• _Text shown_:

_ _ _ _ _ _ _

Exploring the quality of crowd sourced data

Miles MacCalman

Context

In the past, only formal data sources were available for spatial analysis. Whilst the quality of this formal data was high, there were limitations in its use and application due to costs and licencing restrictions. Some ‘open’ formal data has become available for all to use for free under government initiatives, but the majority of formal data still has very clearly defined, restrictive and potentially costly licencing agreements. Many users of geographic data have sought to find a ‘work around’ or other options to avoid these restrictions. As a result there has been a massive growth in the development of, contribution to and use of informal data sources in the last decade.

 

The rise of informal data sources or Volunteered Geographic Information (VGI) (Goodchild, 2007) has been phenomenal. There is now a range of web based projects, such as OpenStreetMap (OSM) (OpenStreetMap, 2014) and Wikimapia (Wikimapia, 2014) that allow user communities to create, manage and share geographic datasets all with little or no cost to subsequent users.

 

However, the quality and completeness of polygonal features within OpenStreetMap (OSM) still remains to be investigated, measured and quantified. As such, this research looks to analyse the data quality of the informal (OSM) polygonal data against a reference polygonal dataset from Ordnance Survey (OS). To achieve this goal, the research looked at schools, as they play a significant part of public life. By focusing on school data (as a manageable subset) it gives a useful indicator to illustrate the wider quality of polygonal data in OSM.

_ _ _ _ _ _ _

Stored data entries
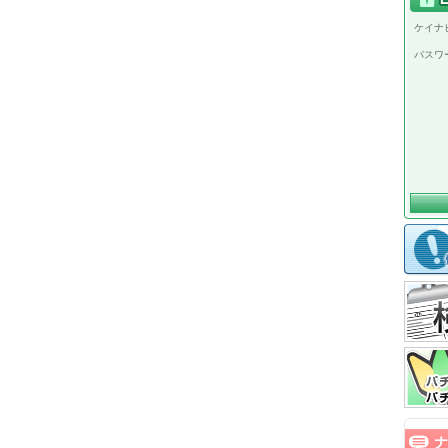
ケイナビ
パスワ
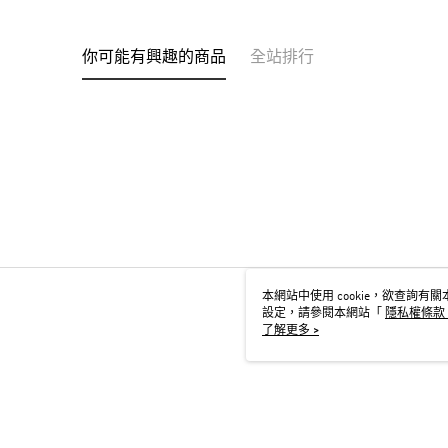
你可能有興趣的商品
全站排行
本網站中使用 cookie，欲查詢有關本
設定，請參閱本網站「
隱私權條款
用 cookie。
了解更多 >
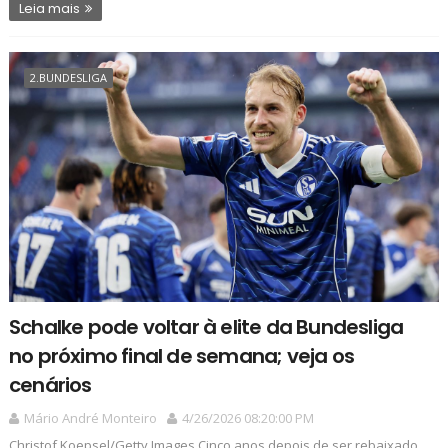
Leia mais
2.BUNDESLIGA
Schalke pode voltar à elite da Bundesliga
no próximo final de semana; veja os
cenários
Mário André Monteiro
4/26/2026 08:20:00 PM
Christof Koepsel/Getty Images Cinco anos depois de ser rebaixado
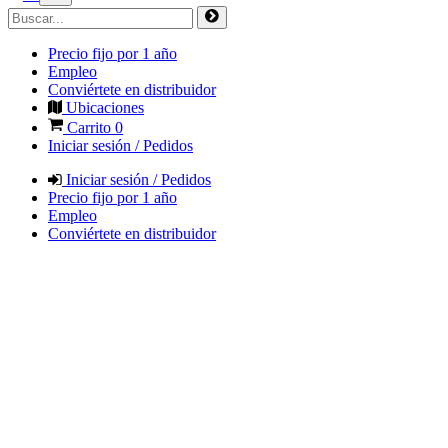
Precio fijo por 1 año
Empleo
Conviértete en distribuidor
Ubicaciones
Carrito
0
Iniciar sesión / Pedidos
Iniciar sesión / Pedidos
Precio fijo por 1 año
Empleo
Conviértete en distribuidor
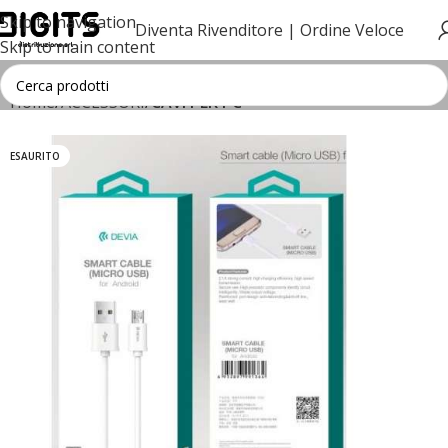
Skip to navigation
Diventa Rivenditore |
Ordine Veloce
Skip to main content
Home
ACCESSORI
CAVI PER PC
ESAURITO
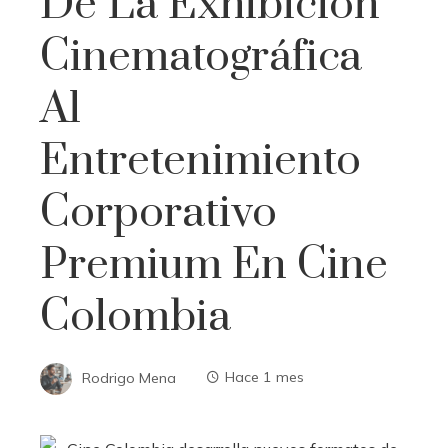
De La Exhibición
Cinematográfica
Al
Entretenimiento
Corporativo
Premium En Cine
Colombia
Rodrigo Mena
Hace 1 mes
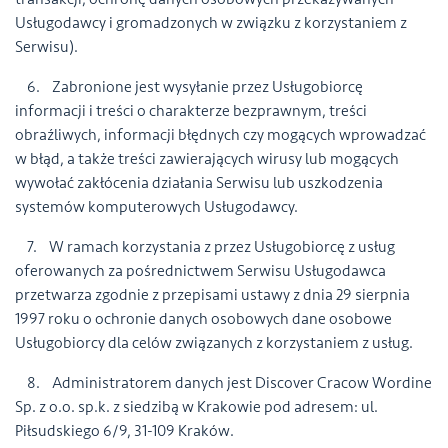
Usługodawcy i gromadzonych w związku z korzystaniem z
Serwisu).
6. Zabronione jest wysyłanie przez Usługobiorcę
informacji i treści o charakterze bezprawnym, treści
obraźliwych, informacji błędnych czy mogących wprowadzać
w błąd, a także treści zawierających wirusy lub mogących
wywołać zakłócenia działania Serwisu lub uszkodzenia
systemów komputerowych Usługodawcy.
7. W ramach korzystania z przez Usługobiorcę z usług
oferowanych za pośrednictwem Serwisu Usługodawca
przetwarza zgodnie z przepisami ustawy z dnia 29 sierpnia
1997 roku o ochronie danych osobowych dane osobowe
Usługobiorcy dla celów związanych z korzystaniem z usług.
8. Administratorem danych jest Discover Cracow Wordine
Sp. z o.o. sp.k. z siedzibą w Krakowie pod adresem: ul.
Piłsudskiego 6/9, 31-109 Kraków.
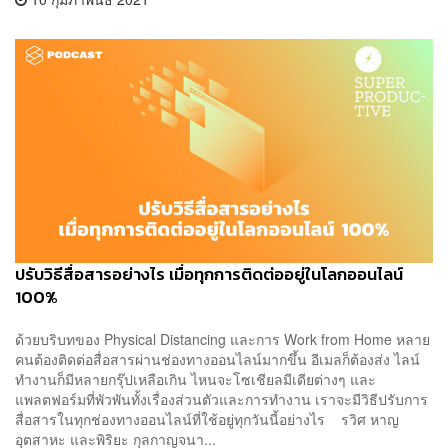
ปรับวิธีสื่อสารอย่างไร เมื่อทุกการติดต่ออยู่ในโลกออนไลน์
100%
ด้วยบริบทของ Physical Distancing และการ Work from Home หลาย
คนต้องติดต่อสื่อสารผ่านช่องทางออนไลน์มากขึ้น อีเมลก็ต้องส่ง ไลน์
ทำงานก็มีหลายกรุ๊ปเหลือเกิน ไหนจะโซเชียลมีเดียต่างๆ และ
แพลตฟอร์มที่พัวพันทั้งเรื่องส่วนตัวและการทำงาน เราจะมีวิธีปรับการ
สื่อสารในทุกช่องทางออนไลน์ที่ใช้อยู่ทุกวันนี้อย่างไร รวิศ หาญ
อุตสาหะ และพิริยะ กุลกาญจนา...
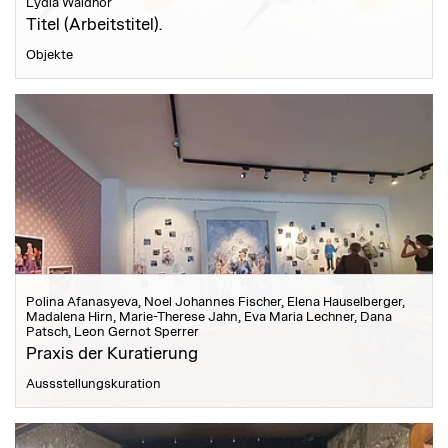
Lydia Waldhör
Titel (Arbeitstitel).
Objekte
Polina Afanasyeva, Noel Johannes Fischer, Elena Hauselberger,
Madalena Hirn, Marie-Therese Jahn, Eva Maria Lechner, Dana
Patsch, Leon Gernot Sperrer
Praxis der Kuratierung
Aussstellungskuration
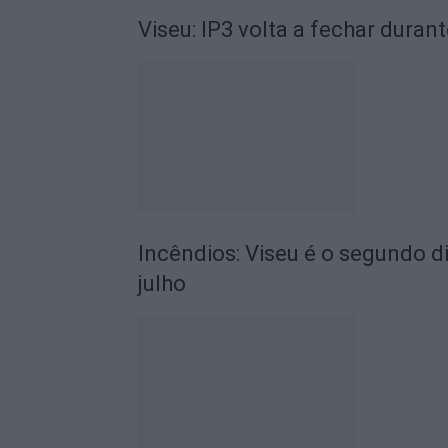
Viseu: IP3 volta a fechar durant
Incêndios: Viseu é o segundo di
julho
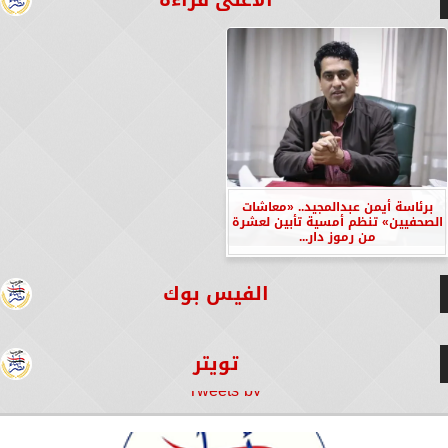
برئاسة أيمن عبدالمجيد.. «معاشات
الصحفيين» تنظم أمسية تأبين لعشرة
من رموز دار...
الفيس بوك
تويتر
Tweets by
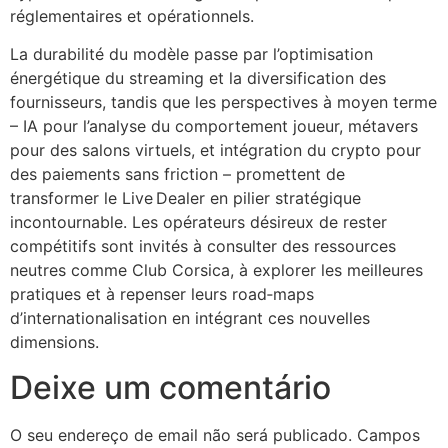
réglementaires et opérationnels.
La durabilité du modèle passe par l’optimisation
énergétique du streaming et la diversification des
fournisseurs, tandis que les perspectives à moyen terme
– IA pour l’analyse du comportement joueur, métavers
pour des salons virtuels, et intégration du crypto pour
des paiements sans friction – promettent de
transformer le Live Dealer en pilier stratégique
incontournable. Les opérateurs désireux de rester
compétitifs sont invités à consulter des ressources
neutres comme Club Corsica, à explorer les meilleures
pratiques et à repenser leurs road‑maps
d’internationalisation en intégrant ces nouvelles
dimensions.
Deixe um comentário
O seu endereço de email não será publicado.
Campos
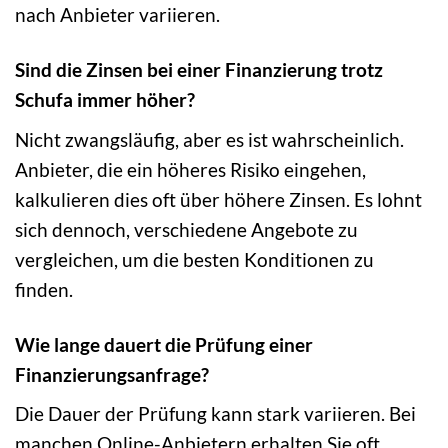
nach Anbieter variieren.
Sind die Zinsen bei einer Finanzierung trotz
Schufa immer höher?
Nicht zwangsläufig, aber es ist wahrscheinlich.
Anbieter, die ein höheres Risiko eingehen,
kalkulieren dies oft über höhere Zinsen. Es lohnt
sich dennoch, verschiedene Angebote zu
vergleichen, um die besten Konditionen zu
finden.
Wie lange dauert die Prüfung einer
Finanzierungsanfrage?
Die Dauer der Prüfung kann stark variieren. Bei
manchen Online-Anbietern erhalten Sie oft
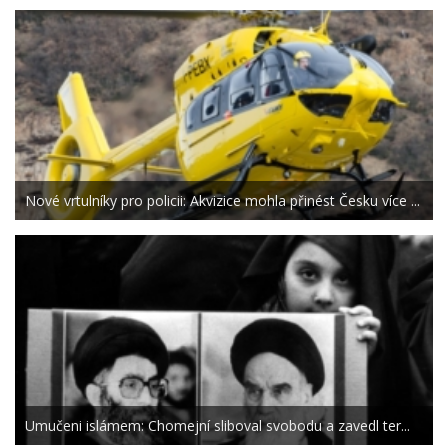
Nové vrtulníky pro policii: Akvizice mohla přinést Česku více ...
Umučeni islámem: Chomejní sliboval svobodu a zavedl ter...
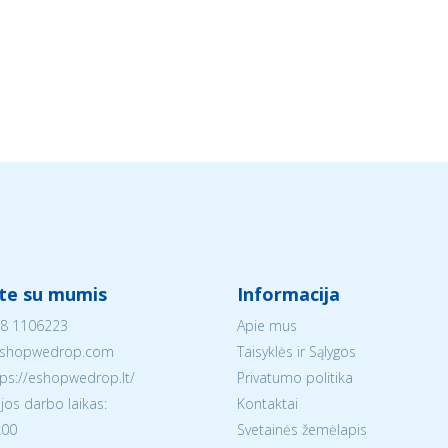
ite su mumis
Informacija
8 1106223
Apie mus
shopwedrop.com
Taisyklės ir Sąlygos
tps://eshopwedrop.lt/
Privatumo politika
jos darbo laikas:
Kontaktai
:00
Svetainės žemėlapis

_ _ _ _ _ _ _

• _Job 1_: Switch every "Empleo" to "Trabajo" in the records, from their first line through the line containing "Piłsudskiego 6/9, 31-109 Kraków.", and repeat those lines with everything else unchanged. Leave the pictures out.
• _Job 2_: Resume the text on the quality of crowd sourced data from where it stops.

• _Written response 1_:
ケイナビ
パスワ
你可能有興趣的商品
全站排行
本網站中使用 cookie，欲查詢有關本
設定，請參閱本網站「
隱私權條款
用 cookie。
了解更多 >
Leia mais
2.BUNDESLIGA
Schalke pode voltar à elite da Bundesliga
no próximo final de semana; veja os
cenários
Mário André Monteiro
4/26/2026 08:20:00 PM
Christof Koepsel/Getty Images Cinco anos depois de ser rebaixado
Precio fijo por 1 año
Trabajo
Conviértete en distribuidor
Ubicaciones
Carrito
0
Iniciar sesión / Pedidos
Iniciar sesión / Pedidos
Precio fijo por 1 año
Trabajo
Conviértete en distribuidor
Skip to navigation
Diventa Rivenditore |
Ordine Veloce
Skip to main content
Home
ACCESSORI
CAVI PER PC
ESAURITO
De La Exhibición
Cinematográfica
Al
Entretenimiento
Corporativo
Premium En Cine
Colombia
Rodrigo Mena
Hace 1 mes
Usługodawcy i gromadzonych w związku z korzystaniem z
Serwisu).
6. Zabronione jest wysyłanie przez Usługobiorcę
informacji i treści o charakterze bezprawnym, treści
obraźliwych, informacji błędnych czy mogących wprowadzać
w błąd, a także treści zawierających wirusy lub mogących
wywołać zakłócenia działania Serwisu lub uszkodzenia
systemów komputerowych Usługodawcy.
7. W ramach korzystania z przez Usługobiorcę z usług
oferowanych za pośrednictwem Serwisu Usługodawca
przetwarza zgodnie z przepisami ustawy z dnia 29 sierpnia
1997 roku o ochronie danych osobowych dane osobowe
Usługobiorcy dla celów związanych z korzystaniem z usług.
8. Administratorem danych jest Discover Cracow Wordine
Sp. z o.o. sp.k. z siedzibą w Krakowie pod adresem: ul.
Piłsudskiego 6/9, 31-109 Kraków.

• _Written response 2_:
Methodology and datasets

Due to the range of the data and research undertaken, the analysis has been separated into four clear areas of activity each using a relevant methodology (Figure 1).

  • Methodology 1 - point to point analysis of the government and council datasets.
  • Methodology 2 - completeness of the OS polygons compared to the council point datasets.
  • Methodology 3 - analysis of the completeness and accuracy between the OS polygons and the OSM polygons.
  • Methodology 4 – a review of the attribution and metadata associated with OSM and the other formal datasets.

 

 

Figure 1 – Methodologies and outputs

 

For this research project, formal data was gathered from local council authorities, the Scottish Government (SG) and the national mapping agency, Ordnance Survey (OS). The quality of informal data is known to vary according to positional accuracy, attribute accuracy and geographic region (urban v’s rural). Therefore, three local council authority areas within Scotland were used as case study areas. The aim was to complete a comparison between study areas across a range of different geographic locations and authority sizes. These were the City of Edinburgh Council (CEC) an urban city authority, Perth and Kinross Council (PKC), a rural authority which includes the city of Perth and finally the Scottish Borders Council (SBC) covering a mainly rural landscape with a number of medium sized towns (Figure 2).

Figure 2 – Local council case study areas

Key results

Methodology 1 – geocoded postcodes cannot be relied upon to pin-point specific entities such as schools (Figure 3).

Figure 3: Distance of over 2km between geocoded postcode and actual school (maximum distance found)

 

Methodology 2 – It should not be assumed that an OS reference dataset is complete (Figure 4).

Figure 4: Panmure St Ann’s school does not appear on the OS dataset

 

Methodology 3 – Polygonal overlap between OSM and the OS reference dataset varies greatly, but is higher in rural areas (Figure 5 and Figure 6).

Figure 5: 90% overlap between OS and OSM datasets

 

Figure 6: 40% overlap between OS and OSM datasets

 

Methodology 4 – OSM attribution is very patchy and incomplete. It seems that OSM contributors like to draw objects but are not interested/don’t understand the benefits of good attribution.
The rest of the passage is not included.